There are so many of us in the LGBTQ+ community who struggle to accept our innate worthiness. We are from all different ages, races and cultural backgrounds. Our histories and experiences vary greatly. When I came out, I never thought anyone else would know the pain I was experiencing. But part of being a human is understanding that you are never alone in your feelings. Someone on the other side of the world might be suffering in the same way. That shared experience, even if it is difficult, is powerful.

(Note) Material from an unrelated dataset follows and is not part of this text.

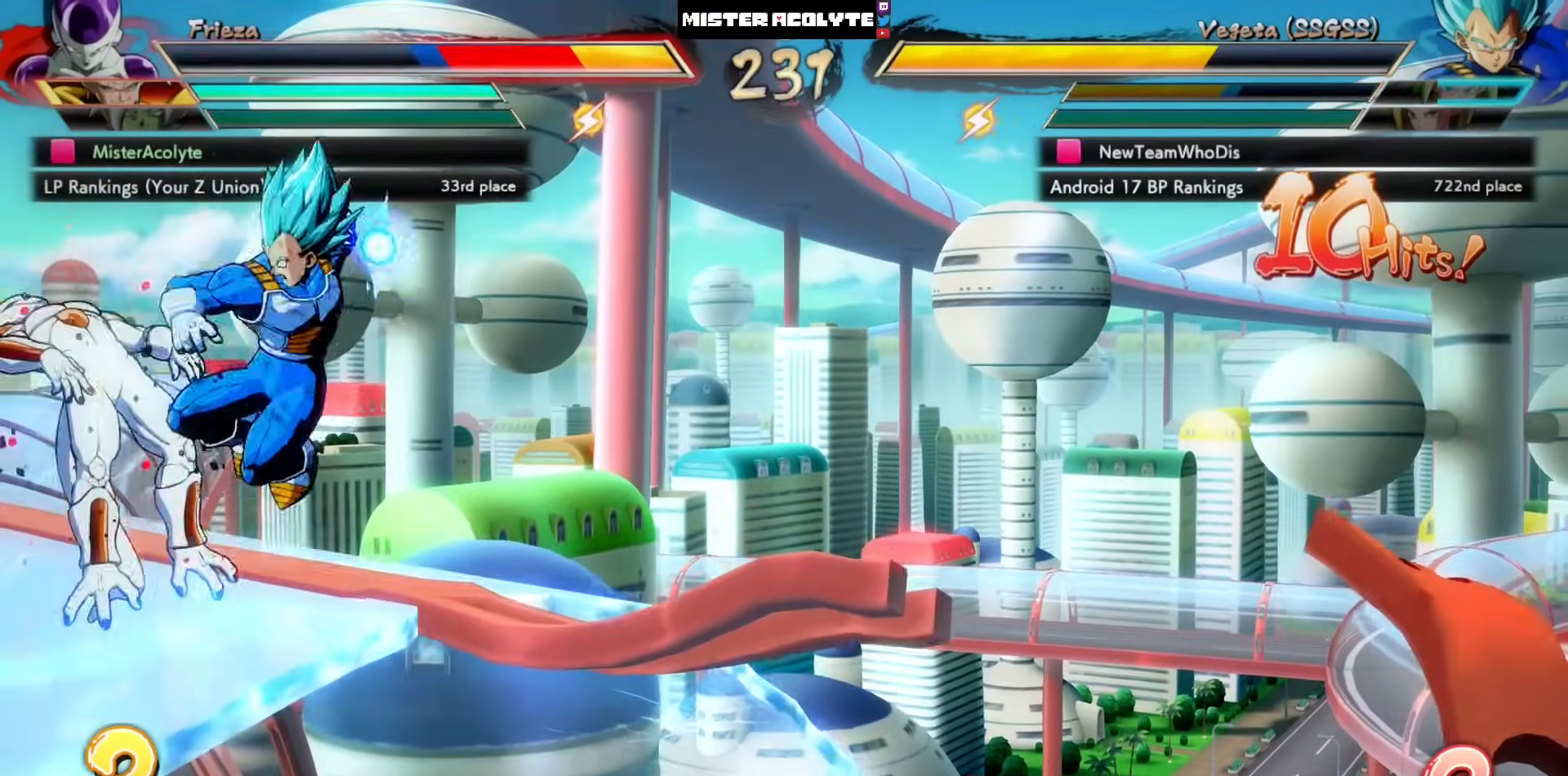
{"dt_ms": 500, "buttons": ["SQUARE"], "left_stick": "center", "events": []}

This year, Pride reminds me of our unity. It reminds me that we all have commonalities and that we all can relate to one another in some way. It reminds me that even when I feel completely alone, there is someone out there who has shared that feeling once and gotten through it, and in that way, the world to me now feels so full of hope.
Happy Pride!
– Chelsea Catherine, Guest Curator
. . .
. . .
Happy Pride from The Rookery!
We accept poetry, flash fiction, fiction, creative nonfiction, comics, visual
and hybrid writing. The Rookery welcomes writers to submit via our submission form here.

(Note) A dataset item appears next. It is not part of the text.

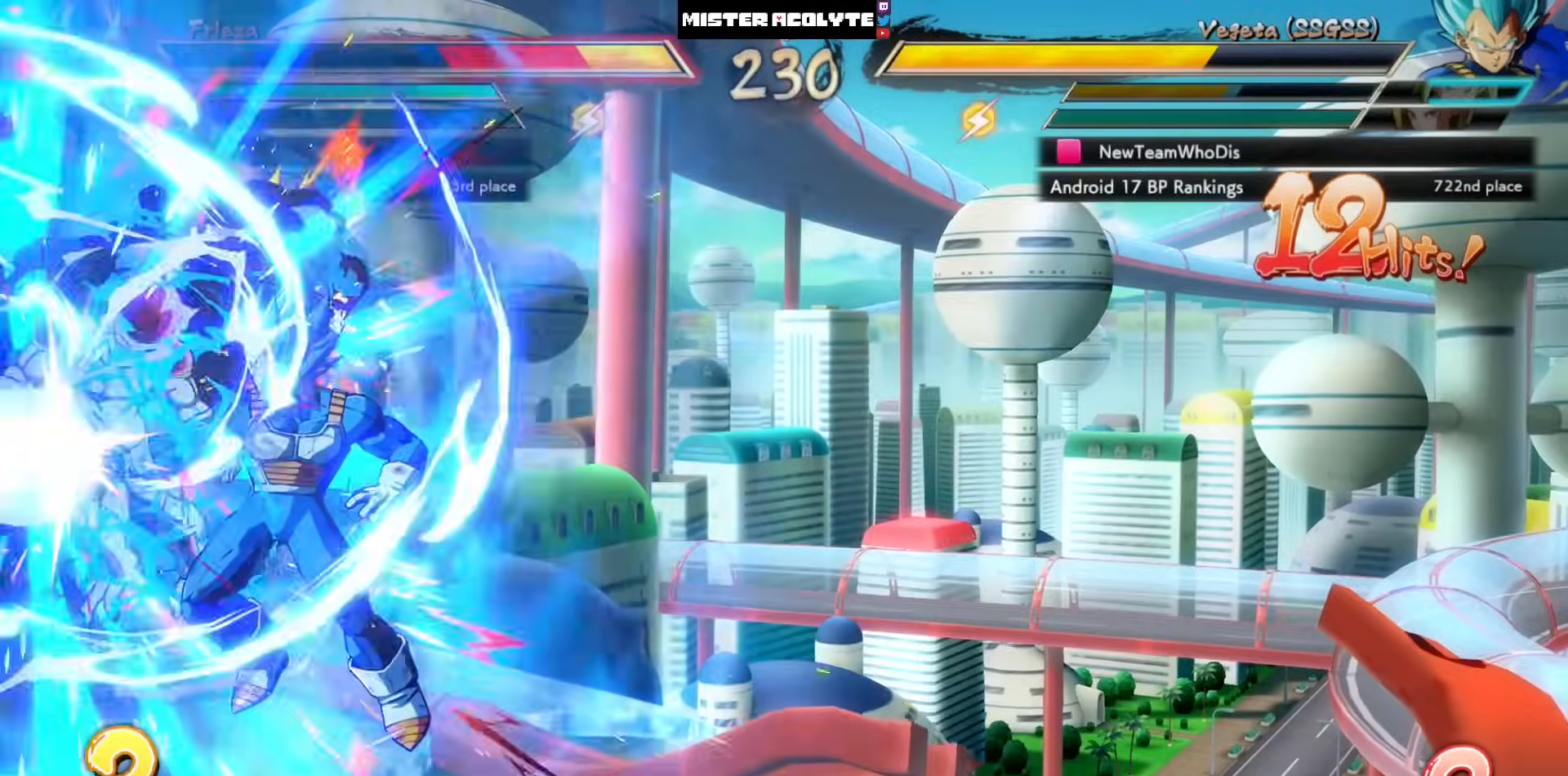
{"dt_ms": 500, "buttons": ["SQUARE"], "left_stick": "center", "events": []}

We are an inclusive creative writing series that is dedicated to holding space on the page
for voices that are often marginalized in publishing including people of color (BIPOC);
trans, queer, non-binary, LGBTQ+ people; people with disabilities; and people of all ages.
Send questions to Gloria Muñoz Editor & Curator The Rookery here.
Ghostbusters
By Sheree L. Greer
Listening to records. Drinking wine. Trying not to think about her. It would probably be easier if I weren’t listening to Santana. “Black Magic Woman.” That was my nickname for her, even though Aaliyah didn’t really like Santana, except for that “Smooth” song with Rob Thomas.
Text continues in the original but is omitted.